Take advantage of the mostly mild temperatures to do fall clean-up. Whether you’re a midwesterner where snow is a given or are a southerner where the white stuff would be a surprise, it’s important to do basic roofing maintenance before the arrival of winter weather. If you want to DIY, make sure you have the right equipment and follow the proper safety precautions, and when in doubt, hire professionals to do the job for you.

Get in the Gutters
When leaves and debris collect in your gutter system, it can clog up your downspouts. Throw in some rainy weather along with the added weight of wet leaves, and it could pull the gutter loose, causing damage to your roof, gutters, and siding. You can help prevent this problem by taking advantage of the seasonal weather to:

  • Clean out your gutter
  • Send water through the downspouts using your garden hose to flush out any leftovers
  • Use a chimney or pipe cleaning brush to clear the downspouts further
  • Rake up any debris you removed from the spouts or the gutters
  • Install gutter screens or guards to prevent any further collection of debris
  • Add spout extensions to push melting ice and snow farther away from your home

Inspect Your Roof
Like your gutters, even a small amount of debris can cause big issues by holding in moisture which could lead to rot or mold which break down roofing material.
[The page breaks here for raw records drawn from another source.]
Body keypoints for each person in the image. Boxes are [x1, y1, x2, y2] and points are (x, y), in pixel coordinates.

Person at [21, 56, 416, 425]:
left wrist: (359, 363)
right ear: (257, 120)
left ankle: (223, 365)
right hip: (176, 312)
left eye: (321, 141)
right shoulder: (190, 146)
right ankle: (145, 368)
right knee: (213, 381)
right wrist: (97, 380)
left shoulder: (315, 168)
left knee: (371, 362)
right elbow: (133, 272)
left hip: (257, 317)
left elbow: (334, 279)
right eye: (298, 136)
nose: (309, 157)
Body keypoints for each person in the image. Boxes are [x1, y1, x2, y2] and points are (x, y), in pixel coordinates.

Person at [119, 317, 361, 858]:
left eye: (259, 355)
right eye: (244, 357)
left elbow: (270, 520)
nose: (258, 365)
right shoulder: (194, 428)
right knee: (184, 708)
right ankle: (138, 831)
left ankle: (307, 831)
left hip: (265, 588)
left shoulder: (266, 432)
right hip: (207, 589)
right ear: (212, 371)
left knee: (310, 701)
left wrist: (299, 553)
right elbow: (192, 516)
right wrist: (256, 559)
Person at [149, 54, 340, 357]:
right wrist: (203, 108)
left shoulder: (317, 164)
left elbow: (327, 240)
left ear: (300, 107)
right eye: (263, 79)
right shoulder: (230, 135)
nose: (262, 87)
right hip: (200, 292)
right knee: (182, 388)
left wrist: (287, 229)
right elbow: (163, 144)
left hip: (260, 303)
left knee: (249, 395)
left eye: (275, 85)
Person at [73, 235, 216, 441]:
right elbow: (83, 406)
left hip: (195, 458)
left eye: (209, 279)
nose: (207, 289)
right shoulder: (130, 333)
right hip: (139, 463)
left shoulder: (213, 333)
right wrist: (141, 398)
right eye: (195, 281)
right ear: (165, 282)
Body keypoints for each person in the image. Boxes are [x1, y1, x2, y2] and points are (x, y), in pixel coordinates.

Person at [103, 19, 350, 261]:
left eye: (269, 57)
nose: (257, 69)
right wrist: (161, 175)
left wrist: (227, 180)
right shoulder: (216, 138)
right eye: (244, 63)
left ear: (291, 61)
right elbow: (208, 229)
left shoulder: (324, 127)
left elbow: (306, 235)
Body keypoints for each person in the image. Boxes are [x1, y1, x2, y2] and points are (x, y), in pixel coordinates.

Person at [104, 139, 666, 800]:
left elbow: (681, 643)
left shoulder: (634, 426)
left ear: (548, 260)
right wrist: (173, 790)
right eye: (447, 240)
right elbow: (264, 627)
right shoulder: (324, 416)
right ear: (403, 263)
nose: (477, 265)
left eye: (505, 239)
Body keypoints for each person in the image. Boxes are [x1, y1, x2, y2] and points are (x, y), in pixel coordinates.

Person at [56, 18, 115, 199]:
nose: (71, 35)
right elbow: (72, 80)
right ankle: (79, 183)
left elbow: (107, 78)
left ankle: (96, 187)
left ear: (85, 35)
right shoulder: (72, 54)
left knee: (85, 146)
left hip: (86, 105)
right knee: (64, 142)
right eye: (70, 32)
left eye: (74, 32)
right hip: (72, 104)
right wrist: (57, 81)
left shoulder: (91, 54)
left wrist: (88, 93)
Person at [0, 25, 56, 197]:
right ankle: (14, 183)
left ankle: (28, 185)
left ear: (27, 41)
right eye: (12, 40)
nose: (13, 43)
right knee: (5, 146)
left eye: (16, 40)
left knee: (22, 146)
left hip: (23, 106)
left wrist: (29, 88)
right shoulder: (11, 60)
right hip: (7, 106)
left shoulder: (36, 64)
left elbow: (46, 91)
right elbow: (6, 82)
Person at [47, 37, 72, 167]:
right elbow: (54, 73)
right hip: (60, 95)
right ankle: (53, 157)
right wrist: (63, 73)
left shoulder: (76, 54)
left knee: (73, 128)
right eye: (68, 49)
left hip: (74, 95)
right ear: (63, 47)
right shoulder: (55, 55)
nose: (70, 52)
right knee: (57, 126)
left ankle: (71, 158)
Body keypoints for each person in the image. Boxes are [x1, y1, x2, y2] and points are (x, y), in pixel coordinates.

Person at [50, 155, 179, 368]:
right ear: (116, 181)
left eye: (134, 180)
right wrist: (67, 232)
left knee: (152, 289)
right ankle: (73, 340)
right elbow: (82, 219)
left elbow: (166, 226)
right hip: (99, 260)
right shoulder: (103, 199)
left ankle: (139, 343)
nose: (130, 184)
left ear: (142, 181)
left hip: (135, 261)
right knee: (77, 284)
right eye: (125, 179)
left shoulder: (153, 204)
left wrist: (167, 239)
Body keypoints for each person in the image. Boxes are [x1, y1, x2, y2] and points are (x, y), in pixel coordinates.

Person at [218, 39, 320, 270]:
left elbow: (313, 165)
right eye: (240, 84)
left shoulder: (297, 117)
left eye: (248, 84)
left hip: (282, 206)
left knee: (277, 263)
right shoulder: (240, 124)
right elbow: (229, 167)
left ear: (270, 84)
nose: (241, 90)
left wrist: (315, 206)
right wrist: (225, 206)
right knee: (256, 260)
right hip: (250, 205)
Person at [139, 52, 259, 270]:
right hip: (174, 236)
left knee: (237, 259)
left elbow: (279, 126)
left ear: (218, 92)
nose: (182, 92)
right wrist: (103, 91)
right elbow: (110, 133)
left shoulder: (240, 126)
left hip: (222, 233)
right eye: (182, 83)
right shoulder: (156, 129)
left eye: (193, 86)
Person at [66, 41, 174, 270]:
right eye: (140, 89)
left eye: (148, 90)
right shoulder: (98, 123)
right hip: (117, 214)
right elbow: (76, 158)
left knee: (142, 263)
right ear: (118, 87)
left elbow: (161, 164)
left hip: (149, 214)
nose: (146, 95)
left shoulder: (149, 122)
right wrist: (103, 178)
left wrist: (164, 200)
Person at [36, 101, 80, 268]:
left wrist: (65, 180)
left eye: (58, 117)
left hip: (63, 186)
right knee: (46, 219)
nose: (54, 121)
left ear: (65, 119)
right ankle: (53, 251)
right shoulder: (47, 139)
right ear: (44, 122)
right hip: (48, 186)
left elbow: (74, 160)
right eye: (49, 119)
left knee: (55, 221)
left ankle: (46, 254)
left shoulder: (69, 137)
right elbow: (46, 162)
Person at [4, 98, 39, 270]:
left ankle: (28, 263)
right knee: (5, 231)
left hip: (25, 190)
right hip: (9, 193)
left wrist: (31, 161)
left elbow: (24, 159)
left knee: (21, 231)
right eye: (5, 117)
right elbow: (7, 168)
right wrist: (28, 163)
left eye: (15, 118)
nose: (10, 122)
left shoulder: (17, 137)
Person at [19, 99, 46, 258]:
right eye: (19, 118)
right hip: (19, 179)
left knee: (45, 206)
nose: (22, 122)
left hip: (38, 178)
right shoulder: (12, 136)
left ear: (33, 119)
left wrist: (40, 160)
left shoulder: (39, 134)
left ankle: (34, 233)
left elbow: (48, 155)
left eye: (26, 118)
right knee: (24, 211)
To avoid this, make sure the surface of your roof is free of leaves, pine needles, and other debris.

  • Do an initial inspection from the ground with binoculars. If you’re comfortable, have the proper equipment and follow proper safety procedures, inspect the roof up close for missing, cracked, curled or frayed shingles. Use extreme caution and if ever in doubt, hire professionals.
  • Use a leaf blower or push broom to clear the roof of fallen tree limbs and leaves. Start from the top of the roof and work your way down, paying attention to the valleys — they are the most vulnerable to water damage.
  • Check for damaged flashing around vent stacks, chimneys, and skylights. These areas are the typical trouble spots for a leak.
  • Make minor repairs. You may be able to tackle some yourself, but if you’re not knowledgeable about roofing, you’re better off hiring a roofing contractor. Small repairs typically aren’t very expensive and can save you a lot of time and money in the long run.

Check Your Interiors
The inside of your home can be the first to show signs of wear on the outside. Spending a half hour can help you spot potential issues before they become major problems.

  • Check your attic, upper crawlspace or upstairs ceiling for stains and leaks. If you find signs of water damage, check them again right after a heavy rain. If the area is damp, it’s important to get it repaired quickly to avoid further damage.
  • Add some extra insulation to your attic or upper crawlspace. Proper insulation is key to keeping your power bill in line and will help prevent the formation of ice dams on your roof.
  • If you get snow, compare your roof to the neighbors. If the snow disappears quickly, it means your attic has little or no insulation. If you see patches, it means those areas beneath need more insulation. If the snow stays on the roof for a while, it means your insulation is good (and will provide additional insulation since snow is an insulator).

Colder temps cause roofing material to become brittle and more prone to damage. So winterizing your roof with a thorough cleaning and maintenance check will help maximize the life of your roof. If you are considering DIY, make sure you have the proper equipment and follow appropriate safety guidelines. If not, hire a professional to do it for you. Annual maintenance is inexpensive and will save your time and money in the long run.